# [What to work on]
What follows are records. Restate all of them word for word.
---
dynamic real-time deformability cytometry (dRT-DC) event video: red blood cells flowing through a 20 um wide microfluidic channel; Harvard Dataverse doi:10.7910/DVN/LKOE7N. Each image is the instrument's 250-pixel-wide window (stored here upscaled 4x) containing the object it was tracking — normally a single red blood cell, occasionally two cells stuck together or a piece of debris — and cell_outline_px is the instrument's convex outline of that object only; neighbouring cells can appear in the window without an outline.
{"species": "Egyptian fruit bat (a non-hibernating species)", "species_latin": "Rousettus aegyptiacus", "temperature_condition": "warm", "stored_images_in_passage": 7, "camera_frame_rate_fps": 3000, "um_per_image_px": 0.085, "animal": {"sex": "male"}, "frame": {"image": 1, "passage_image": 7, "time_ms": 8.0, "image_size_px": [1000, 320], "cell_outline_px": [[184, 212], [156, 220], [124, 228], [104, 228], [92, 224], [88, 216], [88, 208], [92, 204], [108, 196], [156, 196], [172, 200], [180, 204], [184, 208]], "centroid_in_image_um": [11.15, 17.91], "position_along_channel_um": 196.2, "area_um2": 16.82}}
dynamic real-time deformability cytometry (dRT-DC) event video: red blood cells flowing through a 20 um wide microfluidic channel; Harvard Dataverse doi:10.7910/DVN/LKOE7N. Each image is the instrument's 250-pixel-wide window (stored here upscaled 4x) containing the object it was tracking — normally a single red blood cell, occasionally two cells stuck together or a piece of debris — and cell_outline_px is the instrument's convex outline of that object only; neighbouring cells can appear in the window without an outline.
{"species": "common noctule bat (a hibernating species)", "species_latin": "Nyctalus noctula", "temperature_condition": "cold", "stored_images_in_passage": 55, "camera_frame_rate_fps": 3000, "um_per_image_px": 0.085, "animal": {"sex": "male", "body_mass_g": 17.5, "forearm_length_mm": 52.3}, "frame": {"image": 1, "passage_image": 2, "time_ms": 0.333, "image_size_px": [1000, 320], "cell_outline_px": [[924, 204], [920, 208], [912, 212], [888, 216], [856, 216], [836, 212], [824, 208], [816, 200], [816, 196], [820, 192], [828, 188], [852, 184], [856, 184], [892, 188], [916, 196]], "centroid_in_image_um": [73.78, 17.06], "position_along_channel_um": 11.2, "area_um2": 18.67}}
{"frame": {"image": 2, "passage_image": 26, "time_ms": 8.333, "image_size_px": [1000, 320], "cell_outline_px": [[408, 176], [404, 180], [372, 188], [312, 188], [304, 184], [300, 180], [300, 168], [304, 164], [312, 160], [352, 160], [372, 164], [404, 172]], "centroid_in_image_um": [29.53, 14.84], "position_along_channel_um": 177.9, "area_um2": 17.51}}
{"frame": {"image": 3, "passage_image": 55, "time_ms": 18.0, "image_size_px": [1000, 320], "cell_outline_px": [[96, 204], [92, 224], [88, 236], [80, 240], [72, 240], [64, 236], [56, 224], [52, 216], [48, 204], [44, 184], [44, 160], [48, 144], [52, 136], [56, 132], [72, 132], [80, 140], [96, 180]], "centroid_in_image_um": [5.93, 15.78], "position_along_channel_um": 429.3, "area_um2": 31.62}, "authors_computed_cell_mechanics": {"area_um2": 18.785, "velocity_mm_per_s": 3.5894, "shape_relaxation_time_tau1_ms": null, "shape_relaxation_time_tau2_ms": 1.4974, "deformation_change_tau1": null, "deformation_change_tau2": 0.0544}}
---
# [Task solution]
dynamic real-time deformability cytometry (dRT-DC) event video: red blood cells flowing through a 20 um wide microfluidic channel; Harvard Dataverse doi:10.7910/DVN/LKOE7N. Each image is the instrument's 250-pixel-wide window (stored here upscaled 4x) containing the object it was tracking — normally a single red blood cell, occasionally two cells stuck together or a piece of debris — and cell_outline_px is the instrument's convex outline of that object only; neighbouring cells can appear in the window without an outline.
{"species": "Egyptian fruit bat (a non-hibernating species)", "species_latin": "Rousettus aegyptiacus", "temperature_condition": "warm", "stored_images_in_passage": 7, "camera_frame_rate_fps": 3000, "um_per_image_px": 0.085, "animal": {"sex": "male"}, "frame": {"image": 1, "passage_image": 7, "time_ms": 8.0, "image_size_px": [1000, 320], "cell_outline_px": [[184, 212], [156, 220], [124, 228], [104, 228], [92, 224], [88, 216], [88, 208], [92, 204], [108, 196], [156, 196], [172, 200], [180, 204], [184, 208]], "centroid_in_image_um": [11.15, 17.91], "position_along_channel_um": 196.2, "area_um2": 16.82}}
dynamic real-time deformability cytometry (dRT-DC) event video: red blood cells flowing through a 20 um wide microfluidic channel; Harvard Dataverse doi:10.7910/DVN/LKOE7N. Each image is the instrument's 250-pixel-wide window (stored here upscaled 4x) containing the object it was tracking — normally a single red blood cell, occasionally two cells stuck together or a piece of debris — and cell_outline_px is the instrument's convex outline of that object only; neighbouring cells can appear in the window without an outline.
{"species": "common noctule bat (a hibernating species)", "species_latin": "Nyctalus noctula", "temperature_condition": "cold", "stored_images_in_passage": 55, "camera_frame_rate_fps": 3000, "um_per_image_px": 0.085, "animal": {"sex": "male", "body_mass_g": 17.5, "forearm_length_mm": 52.3}, "frame": {"image": 1, "passage_image": 2, "time_ms": 0.333, "image_size_px": [1000, 320], "cell_outline_px": [[924, 204], [920, 208], [912, 212], [888, 216], [856, 216], [836, 212], [824, 208], [816, 200], [816, 196], [820, 192], [828, 188], [852, 184], [856, 184], [892, 188], [916, 196]], "centroid_in_image_um": [73.78, 17.06], "position_along_channel_um": 11.2, "area_um2": 18.67}}
{"frame": {"image": 2, "passage_image": 26, "time_ms": 8.333, "image_size_px": [1000, 320], "cell_outline_px": [[408, 176], [404, 180], [372, 188], [312, 188], [304, 184], [300, 180], [300, 168], [304, 164], [312, 160], [352, 160], [372, 164], [404, 172]], "centroid_in_image_um": [29.53, 14.84], "position_along_channel_um": 177.9, "area_um2": 17.51}}
{"frame": {"image": 3, "passage_image": 55, "time_ms": 18.0, "image_size_px": [1000, 320], "cell_outline_px": [[96, 204], [92, 224], [88, 236], [80, 240], [72, 240], [64, 236], [56, 224], [52, 216], [48, 204], [44, 184], [44, 160], [48, 144], [52, 136], [56, 132], [72, 132], [80, 140], [96, 180]], "centroid_in_image_um": [5.93, 15.78], "position_along_channel_um": 429.3, "area_um2": 31.62}, "authors_computed_cell_mechanics": {"area_um2": 18.785, "velocity_mm_per_s": 3.5894, "shape_relaxation_time_tau1_ms": null, "shape_relaxation_time_tau2_ms": 1.4974, "deformation_change_tau1": null, "deformation_change_tau2": 0.0544}}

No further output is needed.